Nouvelle diva de la soul ? Janelle Monae a tout d'une grande mais ne glisse pas dans la facilité FM. Son disque est une fresque sonore impressionnante !
Lorsqu'on découvre la couverture, on se demande pourquoi les chanteuses de nu soul ou de R&B ont la folie des grandeurs. Avec l'énorme et incompréhensible succès de Lady Gaga, la mégalomanie pourrait devenir une caractéristique du genre.
Heureusement Janelle Monae n'en est qu'à son premier essai. Si elle a fréquenté Outkast ou Puff Daddy, elle sait aussi se promener sur des terres musicales plus mystérieuses comme Of Montreal.
La culture de la demoiselle semble impressionnante puisqu'elle voue un culte à Metropolis de Fritz Lang et s'en inspire pour son premier album. Un orchestre flamboyant ouvre cet album concept. La chanteuse adapte le drame futuriste à sa sauce funk et moderne.

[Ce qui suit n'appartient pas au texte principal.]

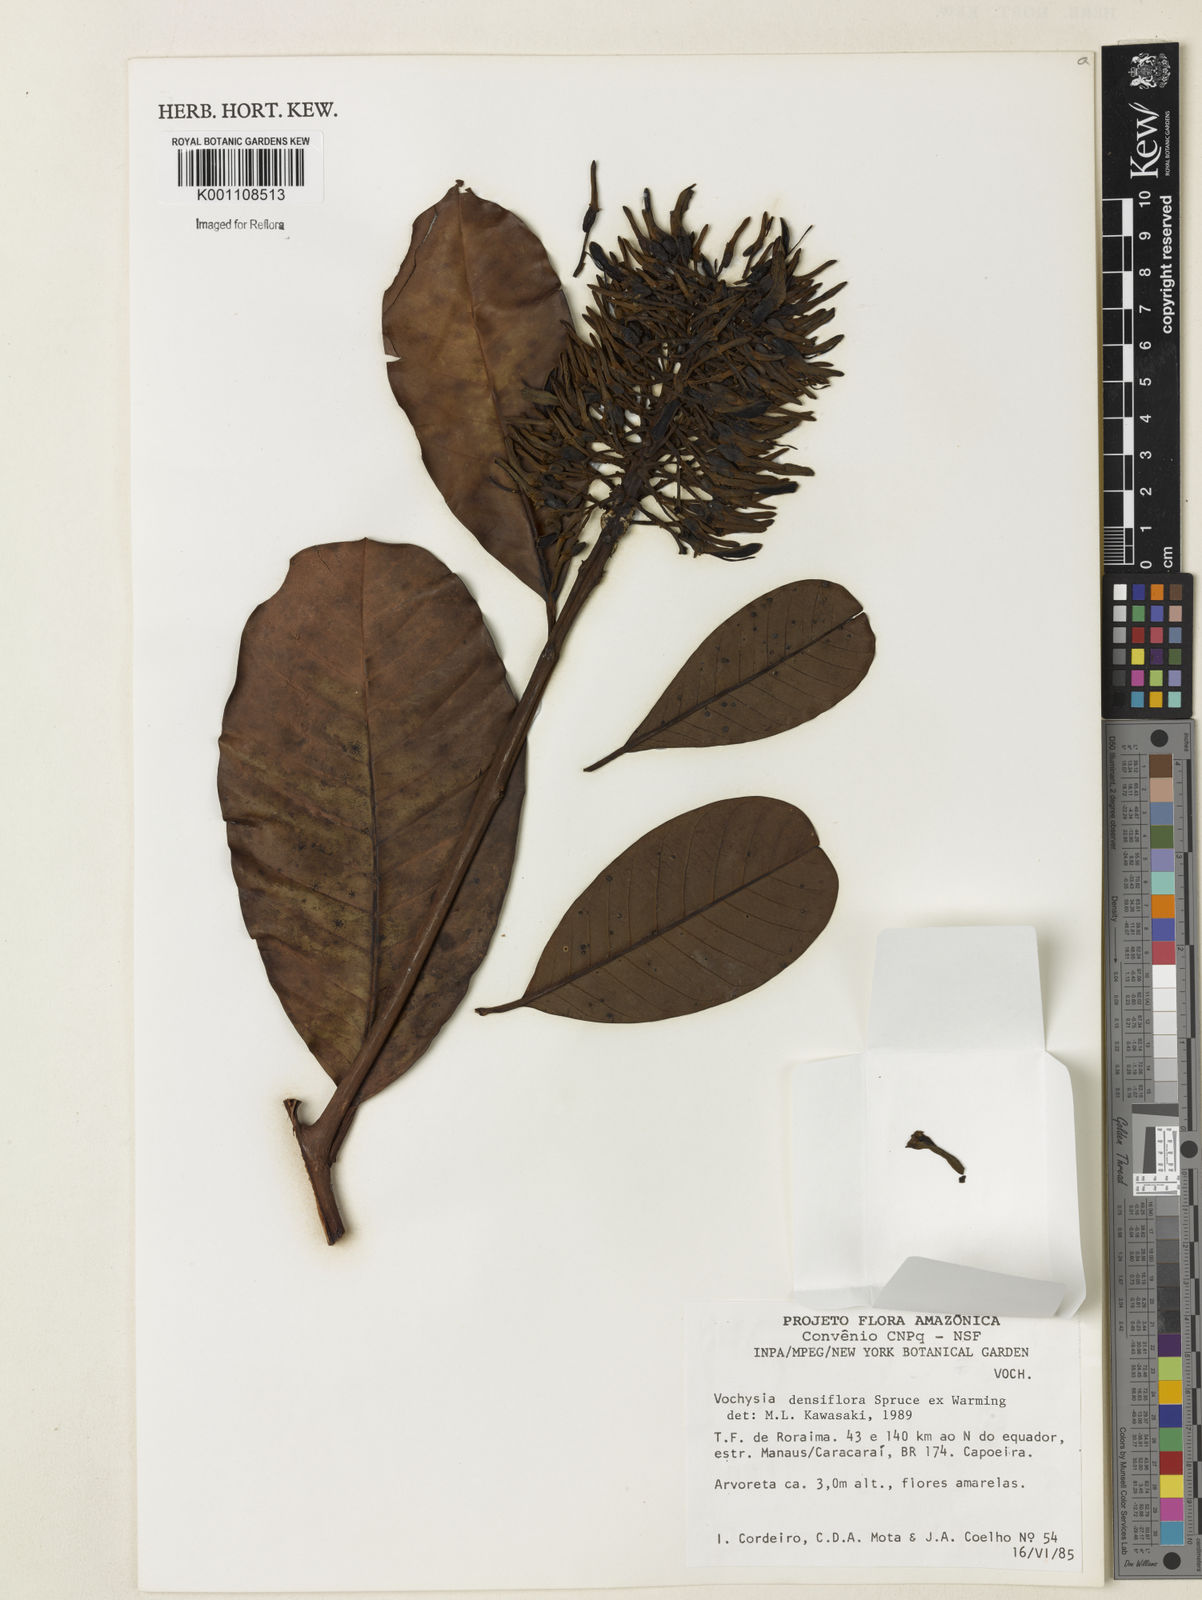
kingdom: Plantae
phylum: Tracheophyta
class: Magnoliopsida
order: Myrtales
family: Vochysiaceae
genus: Vochysia
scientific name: Vochysia
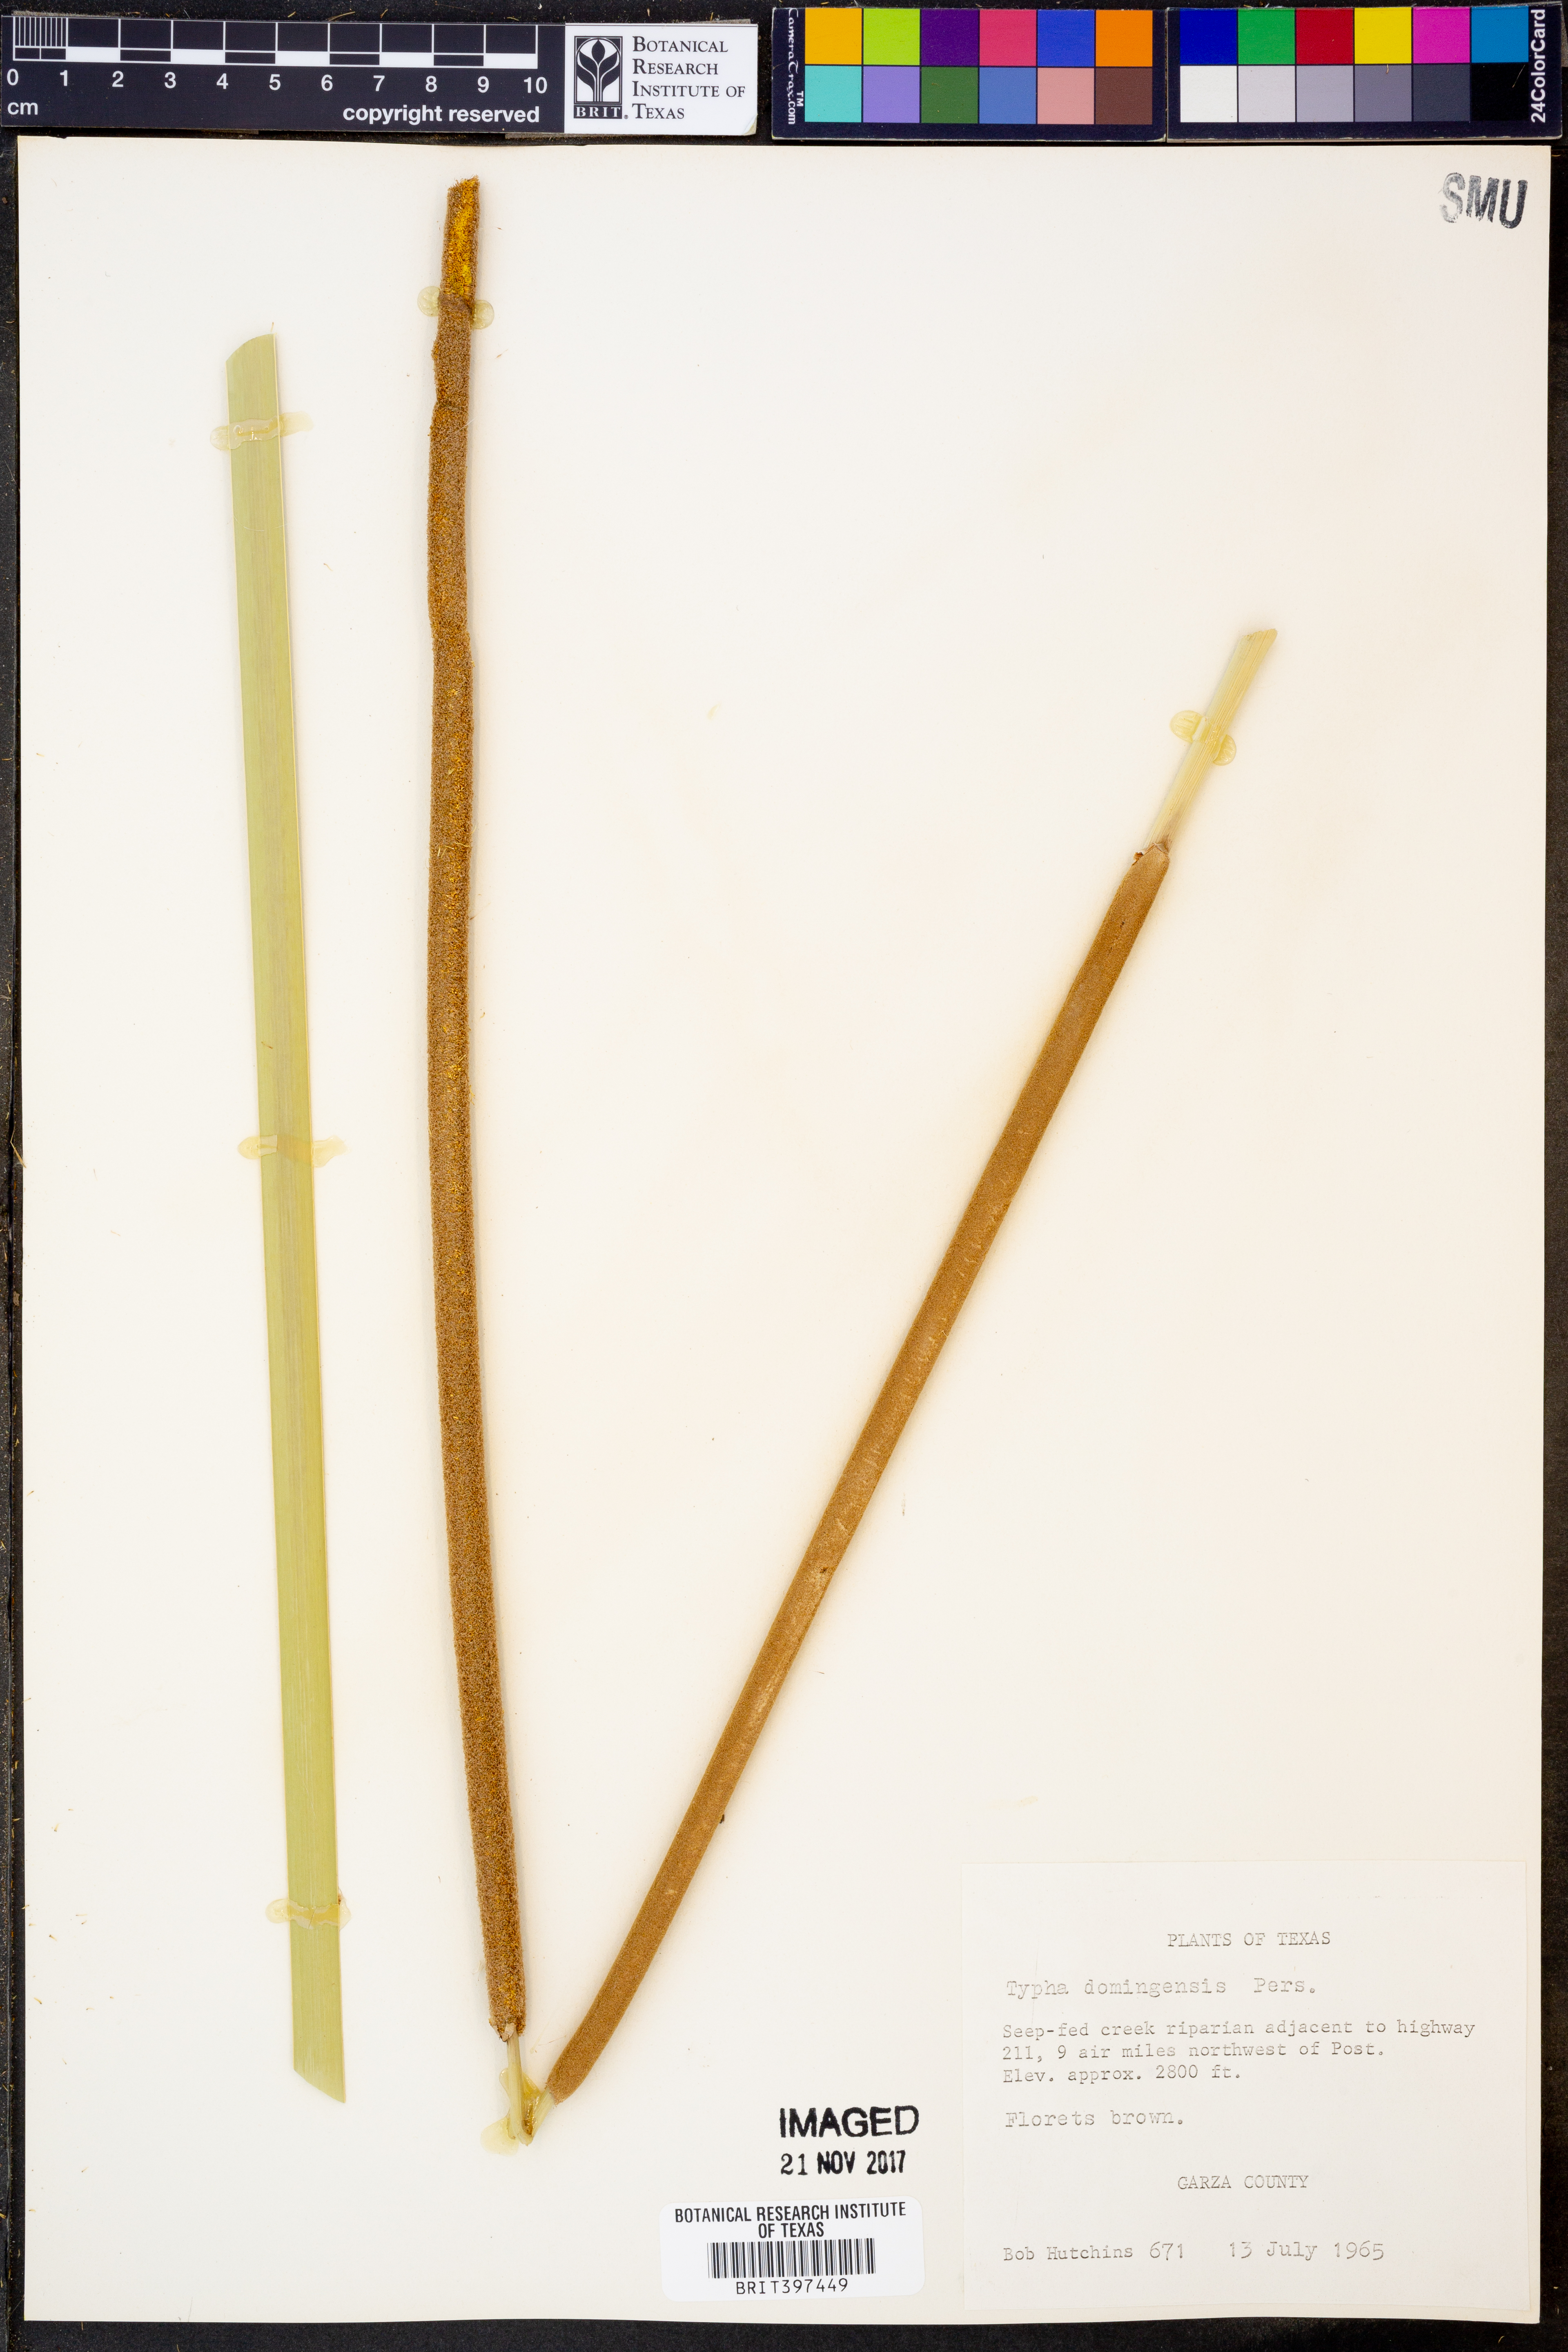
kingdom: Plantae
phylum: Tracheophyta
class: Liliopsida
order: Poales
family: Typhaceae
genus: Typha
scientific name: Typha domingensis
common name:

"The Archandroid" est théâtralisé jusqu'à la plus anodine des notes. L'emphase est permanente mais jamais, elle est assourdissante. Pharaon de la soul music, Janelle Monae n'a pas peur de chasser en dehors de ses terres.
Elle n'est pas allergique à la violence punk ou au swing d'un véritable rock'n'roll. Difficile de l'enchainer au protocole de la production commerciale. Elle fuit les facilités et se consacre à la découverte de nouveaux territoires.
Elle n'a pas peur de faire dans le glam, le psyché ou d'autres bizarreries. On est subjugué par la beauté protéiforme de l'artiste, véritable tête chercheuse un peu brûlée mais jamais déboussolée.
Généreuse, elle réalise un disque un poil longuet mais "The Archandroid" prouve une maturité assez exceptionnelle. Une ambiance se tisse au fil de l'écoute. Comme dans une mégapole, on y trouve des quartiers très différents, une diversité un peu effrayante et cela forme un tout fascinant.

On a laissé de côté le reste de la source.